Gouvernance et management stratégiques, en sept articles balayant tout à la fois, chartes éthiques ou rôle des dirigeants comme les relations contractuelles et conflictuelles de travail, subventions à la production comme la gestion des secteurs publics ou privés, management de la diversité culturelle comme celle des réseaux inter-organisationnels, dans les grandes entreprises ou les PME, en Europe ou en Afrique ;

– et une application poussée, on dirait en jargon moderne : « un focus », sur ce que beaucoup considèrent comme une chance de survie pour le capitalisme : les entreprises familiales dans ce qui peut constituer leur originalité : le management différencié. C’est pour nous, en tout cas une alternative à l’impasse constituée par la financiarisation à outrance que nous dénoncions, non sans raison et avec prémonition, quant on en voit les conséquences, il y a de nombreux mois4.

Là encore, les cinq articles qui composent ce dossier, proposent des clefs de lecture, d’analyse et donc d’action dans ce domaine. La diversité des entreprises familiales permet d’appréhender la richesse apportée une bonne maîtrise du droit pour un gestionnaire dans ces structures (nous ne plaiderons jamais assez pour un rapprochement entre ces deux matières complémentaires, d’un management réfléchi et réussi), mais qui ne fait pas oublier que les relations entre les générations que ce soit pour la transmission ou la gestion quotidienne sont à la fois sources de conflits à régler, mais aussi de performances grâce à la réactivité et à l’adaptation à l’environnement. Là encore, les exemples européens sont avantageusement complétés par ceux qui nous viennent de cette Outre Méditerranée, si proche de notre culture quotidienne latine.

Enfin, parce que poser l’état d’une question n’est pas seulement une pratique universitaire, mais bien celle que les Latins déjà conseillaient à tout homme qui entreprend : Antequam agatis, cogitate !, nous avons estimé que ce numéro devait s’ouvrir avec une riche et synthétique réflexion sur la stratégie !

 

1. Cf. In memoriam, Un fondateur et ami de la Revue vient de nous quitter, Pierre Tabatoni, La Revue des Sciences de Gestion, direction et gestion des entreprises, n° 218, mars-avril 2006, page 12.

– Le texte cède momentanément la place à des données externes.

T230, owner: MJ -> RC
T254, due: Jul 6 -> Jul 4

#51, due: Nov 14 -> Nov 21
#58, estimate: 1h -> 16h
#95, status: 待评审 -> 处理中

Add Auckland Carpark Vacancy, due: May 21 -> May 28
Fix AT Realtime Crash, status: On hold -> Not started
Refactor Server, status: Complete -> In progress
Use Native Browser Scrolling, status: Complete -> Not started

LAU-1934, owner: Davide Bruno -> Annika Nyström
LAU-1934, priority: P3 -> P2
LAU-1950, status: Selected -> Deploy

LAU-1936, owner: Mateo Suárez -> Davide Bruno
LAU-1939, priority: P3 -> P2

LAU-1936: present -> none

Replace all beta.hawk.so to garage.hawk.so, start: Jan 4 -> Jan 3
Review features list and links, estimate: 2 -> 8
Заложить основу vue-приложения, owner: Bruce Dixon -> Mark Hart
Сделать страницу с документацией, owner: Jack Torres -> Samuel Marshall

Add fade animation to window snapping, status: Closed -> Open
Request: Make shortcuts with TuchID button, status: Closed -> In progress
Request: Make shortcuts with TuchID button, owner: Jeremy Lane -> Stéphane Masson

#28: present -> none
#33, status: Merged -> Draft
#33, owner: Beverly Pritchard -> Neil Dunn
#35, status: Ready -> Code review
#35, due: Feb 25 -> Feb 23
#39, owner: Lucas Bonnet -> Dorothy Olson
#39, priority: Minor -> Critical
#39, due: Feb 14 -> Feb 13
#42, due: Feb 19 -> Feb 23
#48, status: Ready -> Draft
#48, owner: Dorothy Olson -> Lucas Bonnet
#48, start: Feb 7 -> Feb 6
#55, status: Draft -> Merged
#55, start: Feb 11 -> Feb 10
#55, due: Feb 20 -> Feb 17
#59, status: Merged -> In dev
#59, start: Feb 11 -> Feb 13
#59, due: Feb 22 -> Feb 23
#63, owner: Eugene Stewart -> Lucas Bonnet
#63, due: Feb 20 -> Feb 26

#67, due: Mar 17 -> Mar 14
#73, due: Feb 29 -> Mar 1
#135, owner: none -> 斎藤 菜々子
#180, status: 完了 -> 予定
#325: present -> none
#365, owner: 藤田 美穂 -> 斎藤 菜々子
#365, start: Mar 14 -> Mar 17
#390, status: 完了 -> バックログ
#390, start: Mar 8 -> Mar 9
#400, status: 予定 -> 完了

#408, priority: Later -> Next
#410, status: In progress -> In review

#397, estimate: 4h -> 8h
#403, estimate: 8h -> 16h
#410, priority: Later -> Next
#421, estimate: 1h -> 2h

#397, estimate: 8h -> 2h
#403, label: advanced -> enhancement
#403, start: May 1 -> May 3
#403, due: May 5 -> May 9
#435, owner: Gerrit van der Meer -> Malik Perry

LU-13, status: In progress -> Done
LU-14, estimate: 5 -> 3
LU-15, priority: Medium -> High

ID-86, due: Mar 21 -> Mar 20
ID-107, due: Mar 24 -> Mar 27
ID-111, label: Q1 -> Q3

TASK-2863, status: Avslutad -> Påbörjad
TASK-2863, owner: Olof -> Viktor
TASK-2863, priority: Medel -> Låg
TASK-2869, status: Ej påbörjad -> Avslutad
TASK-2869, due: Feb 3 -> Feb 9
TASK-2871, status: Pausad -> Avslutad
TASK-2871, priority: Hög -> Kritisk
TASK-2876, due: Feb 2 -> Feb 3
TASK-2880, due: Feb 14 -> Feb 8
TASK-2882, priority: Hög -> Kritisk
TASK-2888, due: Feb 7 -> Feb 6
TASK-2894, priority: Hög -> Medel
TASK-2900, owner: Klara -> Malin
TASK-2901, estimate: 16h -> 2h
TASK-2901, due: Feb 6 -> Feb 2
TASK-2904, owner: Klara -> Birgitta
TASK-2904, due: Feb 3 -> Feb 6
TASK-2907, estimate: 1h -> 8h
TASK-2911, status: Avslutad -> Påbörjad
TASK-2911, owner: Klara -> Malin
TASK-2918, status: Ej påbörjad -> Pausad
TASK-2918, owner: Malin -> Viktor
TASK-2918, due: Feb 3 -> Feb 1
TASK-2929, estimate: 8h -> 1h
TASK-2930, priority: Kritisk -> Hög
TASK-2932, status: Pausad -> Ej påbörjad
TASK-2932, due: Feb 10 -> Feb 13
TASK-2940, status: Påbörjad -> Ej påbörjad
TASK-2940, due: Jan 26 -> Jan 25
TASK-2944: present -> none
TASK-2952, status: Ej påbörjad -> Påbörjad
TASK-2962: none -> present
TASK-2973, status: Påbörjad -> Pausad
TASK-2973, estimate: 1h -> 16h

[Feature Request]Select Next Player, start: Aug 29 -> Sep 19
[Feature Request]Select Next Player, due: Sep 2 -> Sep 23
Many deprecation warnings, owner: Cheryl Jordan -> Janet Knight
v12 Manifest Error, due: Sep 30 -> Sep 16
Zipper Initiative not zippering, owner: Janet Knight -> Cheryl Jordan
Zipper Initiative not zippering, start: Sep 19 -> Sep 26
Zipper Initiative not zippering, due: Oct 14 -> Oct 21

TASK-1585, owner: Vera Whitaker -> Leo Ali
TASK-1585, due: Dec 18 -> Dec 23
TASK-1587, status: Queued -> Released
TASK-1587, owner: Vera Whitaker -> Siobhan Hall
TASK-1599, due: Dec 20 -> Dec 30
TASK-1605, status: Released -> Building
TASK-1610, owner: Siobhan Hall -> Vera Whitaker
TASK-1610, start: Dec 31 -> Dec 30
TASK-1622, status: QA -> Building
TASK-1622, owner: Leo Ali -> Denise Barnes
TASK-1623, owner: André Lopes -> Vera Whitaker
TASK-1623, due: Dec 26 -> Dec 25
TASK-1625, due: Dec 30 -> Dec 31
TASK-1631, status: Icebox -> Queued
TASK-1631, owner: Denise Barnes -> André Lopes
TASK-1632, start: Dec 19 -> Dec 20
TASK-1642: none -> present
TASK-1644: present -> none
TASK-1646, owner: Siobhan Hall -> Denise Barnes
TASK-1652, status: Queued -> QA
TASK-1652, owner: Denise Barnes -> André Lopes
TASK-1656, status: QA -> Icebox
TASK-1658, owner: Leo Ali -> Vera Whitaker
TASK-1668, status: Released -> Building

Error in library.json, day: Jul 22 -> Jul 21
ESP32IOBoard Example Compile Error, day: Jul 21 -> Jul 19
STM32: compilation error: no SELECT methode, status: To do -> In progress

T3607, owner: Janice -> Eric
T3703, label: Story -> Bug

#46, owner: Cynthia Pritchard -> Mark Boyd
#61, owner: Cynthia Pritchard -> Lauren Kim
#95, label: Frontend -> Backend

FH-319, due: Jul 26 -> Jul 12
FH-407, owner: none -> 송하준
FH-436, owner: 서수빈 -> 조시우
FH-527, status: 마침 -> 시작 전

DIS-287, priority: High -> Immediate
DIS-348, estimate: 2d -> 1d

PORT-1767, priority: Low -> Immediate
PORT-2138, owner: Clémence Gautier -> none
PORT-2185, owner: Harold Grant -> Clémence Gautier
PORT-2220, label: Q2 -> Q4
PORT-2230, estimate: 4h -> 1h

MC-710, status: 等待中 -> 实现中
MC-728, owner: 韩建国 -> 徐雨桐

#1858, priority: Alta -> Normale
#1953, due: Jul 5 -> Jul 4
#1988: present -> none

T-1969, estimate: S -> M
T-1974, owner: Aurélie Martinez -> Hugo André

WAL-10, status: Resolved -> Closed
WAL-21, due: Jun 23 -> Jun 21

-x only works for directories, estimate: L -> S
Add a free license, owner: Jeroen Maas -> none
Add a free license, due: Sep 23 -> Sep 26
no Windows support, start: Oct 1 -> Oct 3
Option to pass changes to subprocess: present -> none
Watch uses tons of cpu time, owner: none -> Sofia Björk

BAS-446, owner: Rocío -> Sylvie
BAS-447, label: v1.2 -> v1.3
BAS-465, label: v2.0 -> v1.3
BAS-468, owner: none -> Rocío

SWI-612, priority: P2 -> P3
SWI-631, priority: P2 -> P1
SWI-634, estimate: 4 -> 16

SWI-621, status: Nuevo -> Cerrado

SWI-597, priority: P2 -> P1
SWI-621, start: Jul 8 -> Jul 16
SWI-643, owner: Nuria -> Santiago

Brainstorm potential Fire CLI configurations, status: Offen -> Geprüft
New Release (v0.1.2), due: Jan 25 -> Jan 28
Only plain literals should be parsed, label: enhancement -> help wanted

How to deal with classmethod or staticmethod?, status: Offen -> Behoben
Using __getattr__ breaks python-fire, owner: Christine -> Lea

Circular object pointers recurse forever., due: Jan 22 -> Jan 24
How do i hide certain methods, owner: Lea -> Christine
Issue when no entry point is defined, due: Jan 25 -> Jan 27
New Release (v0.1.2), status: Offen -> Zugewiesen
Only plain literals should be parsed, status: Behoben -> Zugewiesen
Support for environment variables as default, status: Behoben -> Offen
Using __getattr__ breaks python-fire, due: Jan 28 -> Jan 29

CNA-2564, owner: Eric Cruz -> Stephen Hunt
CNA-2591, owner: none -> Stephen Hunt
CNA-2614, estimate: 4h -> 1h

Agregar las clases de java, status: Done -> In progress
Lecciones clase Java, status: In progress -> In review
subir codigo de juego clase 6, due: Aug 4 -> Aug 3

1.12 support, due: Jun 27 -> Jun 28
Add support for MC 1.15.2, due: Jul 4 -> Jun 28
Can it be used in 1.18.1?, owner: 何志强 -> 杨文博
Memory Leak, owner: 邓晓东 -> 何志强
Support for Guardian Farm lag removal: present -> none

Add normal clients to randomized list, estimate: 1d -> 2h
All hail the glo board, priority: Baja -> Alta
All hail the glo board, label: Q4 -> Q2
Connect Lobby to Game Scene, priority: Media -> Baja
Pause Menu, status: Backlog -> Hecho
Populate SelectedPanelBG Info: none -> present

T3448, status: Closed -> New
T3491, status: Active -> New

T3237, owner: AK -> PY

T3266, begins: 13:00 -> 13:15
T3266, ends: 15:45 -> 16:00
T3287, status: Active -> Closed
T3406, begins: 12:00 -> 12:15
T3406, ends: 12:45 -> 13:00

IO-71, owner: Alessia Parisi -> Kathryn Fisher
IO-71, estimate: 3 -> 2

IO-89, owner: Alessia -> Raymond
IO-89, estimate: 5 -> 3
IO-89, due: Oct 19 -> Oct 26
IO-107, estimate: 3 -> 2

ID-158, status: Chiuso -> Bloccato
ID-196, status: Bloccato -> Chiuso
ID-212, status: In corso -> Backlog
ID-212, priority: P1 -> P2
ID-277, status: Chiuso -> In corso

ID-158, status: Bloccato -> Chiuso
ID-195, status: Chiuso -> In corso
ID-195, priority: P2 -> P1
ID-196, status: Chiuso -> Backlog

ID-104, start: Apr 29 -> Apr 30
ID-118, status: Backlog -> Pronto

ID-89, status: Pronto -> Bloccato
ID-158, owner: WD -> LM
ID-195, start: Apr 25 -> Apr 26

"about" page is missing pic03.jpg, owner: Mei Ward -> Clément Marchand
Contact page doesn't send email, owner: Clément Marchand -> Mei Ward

2. « Hard Facts, dangerous half-truths & total nonsense » Harvard Business School Press, 2006, traduction de l’américain par Sabine Rolland, éditions Vuibert, Paris 2007, 265 pages.

3. Le localisme dans le monde académique : un essai d’évaluation par Olivier Godechot & Alexandra Louvet, 22 avril 2008, http://www.laviedesidees.fr/Le-localisme-dans-le-monde.html

4. « La banqueroute est au coin de la rue ou les arbres ne montent pas jusqu’au ciel !, La Revue des Sciences de Gestion, direction et gestion des entreprises, n° 224-225, mars-juin 2007, pages 5-7.